Q: Why doesn't DLite! work with sim-outorder?

A: Actually it does, but it takes a bit of practice to understand the output.
DLite! shows you the "view" of the program from the fetch stage of the
pipeline, as a result, if the fetch stage is stalled or mispredicting into
bogus memory, you'll see those "invalid memory" messages; step the simulator
a while and you'll see the instructions show up.  The bottom line: it's
non-trivial to integrate a debugger with a pipeline simulator since there
are so many "views" of architected state depending on which pipestage you
examine state from.  The most valuable aspects of the sim-outorder DLite!
debugger are the "mstate" commands which allow one to probe all of the state
in the pipeline.  Check them out with "mstate help".

Q: How does Simplescalar exit simulation?

A: When an exit() system call occurs (implemented in syscall.c), the
implementing code makes a longjmp() to the point in main() where setjmp()
was called.  That setjmp() covers a small piece of code that computes total
runtime and then it calls a stats function that dumps final statistics,
finally the simulator terminates by calling exit() for real.

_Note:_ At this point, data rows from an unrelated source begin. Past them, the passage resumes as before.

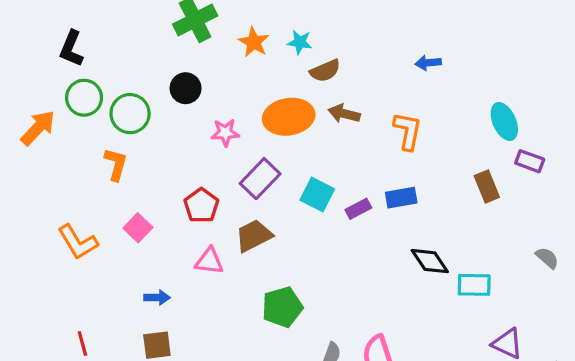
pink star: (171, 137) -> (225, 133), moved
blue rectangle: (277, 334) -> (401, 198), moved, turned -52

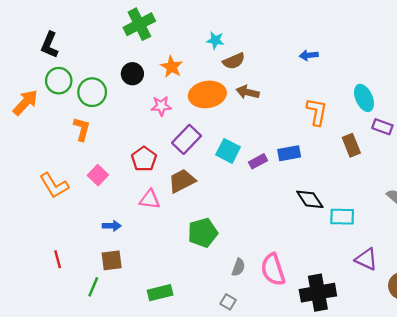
orange star: (254, 42) -> (172, 67), moved
orange L-shape: (408, 131) -> (317, 112), moved

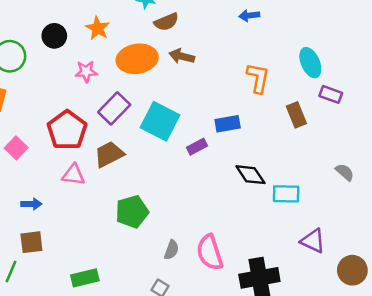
cyan square: (228, 151) -> (160, 121), size x1.4
red pentagon: (144, 159) -> (67, 130), size x1.4
purple rectangle: (258, 161) -> (197, 147), moved

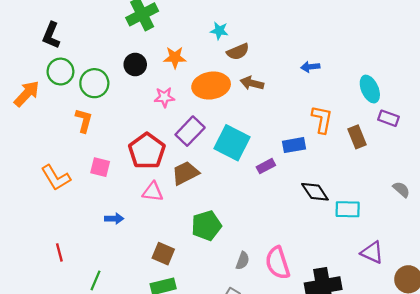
blue arrow: (249, 15) -> (310, 67), moved
orange star: (98, 28) -> (175, 58), turned -30
orange L-shape: (258, 78) -> (322, 119), moved
pink square: (16, 148) -> (100, 167), turned -30
brown square: (31, 242) -> (163, 254), moved, turned 30

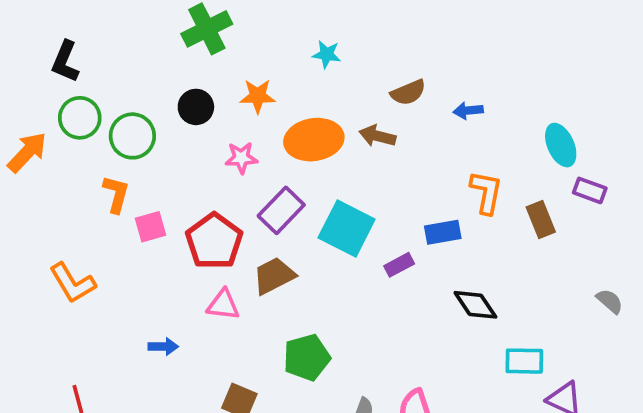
brown semicircle: (238, 52) -> (408, 92), moved
pink square: (100, 167) -> (151, 227), moved, turned -30
cyan rectangle: (348, 209) -> (524, 361), moved

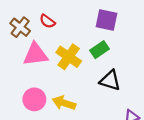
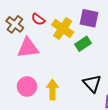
yellow cross: (69, 57) -> (63, 28), moved
black triangle: (110, 80) -> (92, 83), moved, turned 30
yellow arrow: (64, 103) -> (52, 90), turned 72

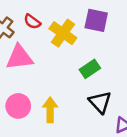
green rectangle: (83, 44) -> (90, 69), moved

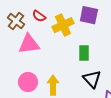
yellow cross: (63, 33) -> (63, 25), turned 30
green rectangle: (90, 69) -> (84, 53), turned -56

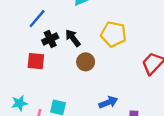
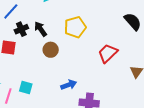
yellow pentagon: (114, 34) -> (75, 27), turned -30

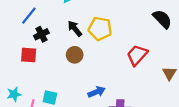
yellow pentagon: (75, 27) -> (100, 29), turned 30
black arrow: (41, 29) -> (75, 29), moved

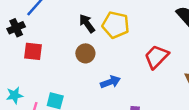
black cross: (41, 34) -> (16, 28), moved
blue arrow: (96, 92) -> (110, 82), moved

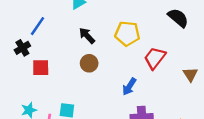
yellow pentagon: (116, 25) -> (127, 34), moved
blue arrow: (110, 82) -> (129, 87), moved, turned 150

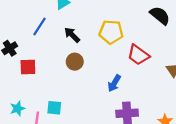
blue line: (38, 26) -> (39, 26), moved
red trapezoid: (155, 58) -> (138, 55), turned -90

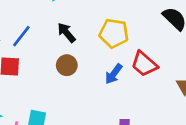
blue line: (39, 26) -> (21, 36), moved
blue arrow: (114, 83) -> (114, 74), moved

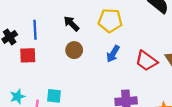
blue line: (21, 36) -> (35, 30), turned -36
red trapezoid: (144, 64) -> (146, 61), moved

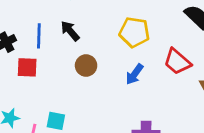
black arrow: (71, 24) -> (70, 31), moved
red trapezoid: (146, 61) -> (177, 62), moved

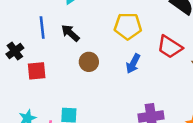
blue line: (39, 36) -> (42, 28), moved

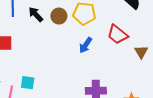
brown circle: (89, 62) -> (59, 16), moved

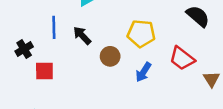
brown circle: (59, 16) -> (110, 56), moved

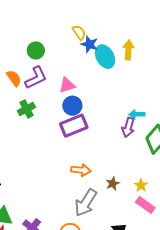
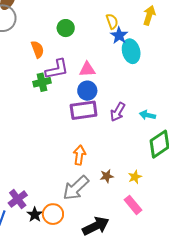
yellow arrow: (128, 50) -> (149, 15), moved
purple L-shape: (36, 78) -> (57, 69), moved
purple arrow: (128, 127) -> (118, 112), moved
orange arrow: (81, 170) -> (79, 155), turned -102
yellow star: (141, 185) -> (135, 177), moved

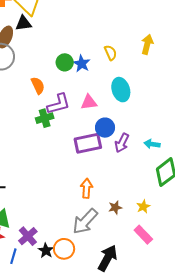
blue star: (119, 35) -> (82, 64), moved
cyan ellipse: (131, 51) -> (121, 90), moved
blue circle: (87, 91) -> (105, 128), moved
black arrow: (96, 226) -> (107, 258), turned -32

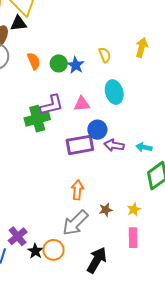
orange semicircle: (38, 85) -> (34, 61), moved
green cross: (45, 118) -> (37, 119), size x1.4
purple arrow: (122, 143) -> (114, 145), turned 72
pink rectangle: (143, 235) -> (133, 238), turned 42

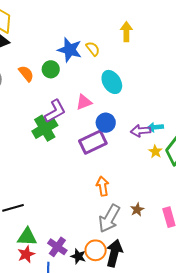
blue star: (76, 65) -> (70, 50), moved, size x1.4
purple arrow: (114, 145) -> (141, 131), moved
brown star: (106, 210) -> (137, 210), moved
yellow star: (134, 210) -> (155, 152), moved
black arrow: (97, 260) -> (114, 253), moved

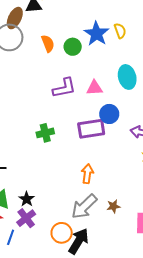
yellow semicircle: (93, 49) -> (120, 31), moved
green cross: (45, 128) -> (45, 133), moved, size x0.7
black star: (78, 256) -> (27, 199), moved

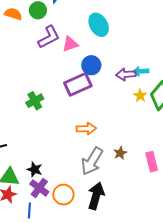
orange semicircle: (48, 43) -> (13, 14), turned -36
purple L-shape: (64, 88) -> (49, 37), moved
orange arrow: (87, 174) -> (86, 129), turned 96
orange circle: (62, 233) -> (63, 195), moved

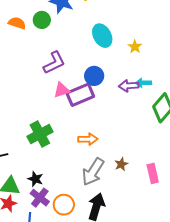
purple L-shape: (49, 37) -> (54, 63), moved
pink triangle: (70, 44) -> (62, 90), moved
yellow star: (140, 96) -> (135, 47), moved
green cross: (35, 101) -> (40, 134), moved, size x1.4

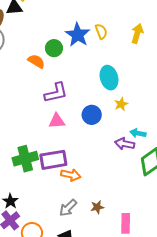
orange semicircle: (17, 23) -> (36, 61), moved
yellow star: (135, 47) -> (121, 104), moved
purple arrow: (129, 86) -> (125, 144), moved
purple rectangle: (80, 95) -> (53, 160), moved
gray arrow: (93, 172) -> (68, 208), size x0.7

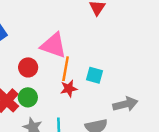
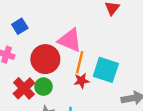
red circle: (28, 67) -> (45, 59), size x1.6
cyan square: (94, 75) -> (106, 70), size x1.6

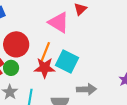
pink triangle: (70, 40) -> (59, 22), moved
red star: (81, 81) -> (45, 68), size x1.5

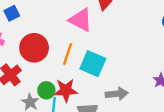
green circle: (11, 68) -> (46, 90), moved
red star: (45, 68) -> (66, 90), moved

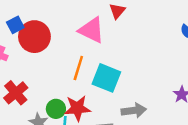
red circle: (34, 48) -> (34, 37), moved

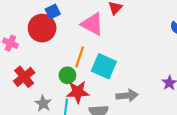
blue square: (15, 25) -> (53, 12), moved
green circle: (56, 109) -> (67, 75), moved

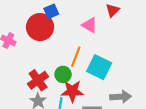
pink triangle: (92, 24) -> (89, 25), size x0.7
red cross: (24, 77) -> (38, 80), moved

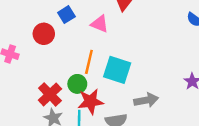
blue square: (51, 11) -> (66, 15), moved
red circle: (40, 27) -> (44, 34), size x0.7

Q: Has simplescalar been ported to NT?

A: Hi, the simulators and binutils from pre-release 2 builds (and passes
self test) on NT with the Cygwin32 GNU tools.  I have not tried building
GCC for SimpleScalar, however.

>From README.winnt:
--
Starting in release 2.0, the simulators build under x86/WinNT.  To build them,
however, you will need the following:

        1) Cygnus' cygwin32 GNU tool chain release,
           available from: ftp://ftp.cygnus.com/pub/gnu-win32/

        2) little-endian program binaries, since the SimpleScalar GNU
           GCC/GAS/GLD ports have not been re-hosted to WinNT (yet),
           either 1) build the binaries on another little-endian
           supported platform, or grab them from the binaries release
           available from the same place you found this package

Then, follow the install instructions in the README file.

There are still some minor problems with this port; specifically, some of
the system calls made by SimpleScalar binaries have no obvious counterparts
under WinNT (e.g., getrusage()), when these system calls are made, a
warning is printed.  More testing is needed, please send us any bugs/fixes
that you find if you use this port.

Steve Reinhardt ported the simulators to the WinNT/Cygnus environment.

Q: How can I use the simplescalar-2.0 stats package to print the contents of
an array.

A: Hi, use stat_reg_dist() to register an array that the stats package will
print.  Unlike the scalar stats, the stats package will allocate the array,
and you should update the elements of the array using the stat_add_sample()
and stat_add_samples() functions. Sparse arrays can also be made with
stat_reg_sdist().  Look at stats.h for documentation regarding the
interfaces, and see sim-profile.c for examples of how to use these functions.
I believe that module uses just about every kind of scalar and array stat.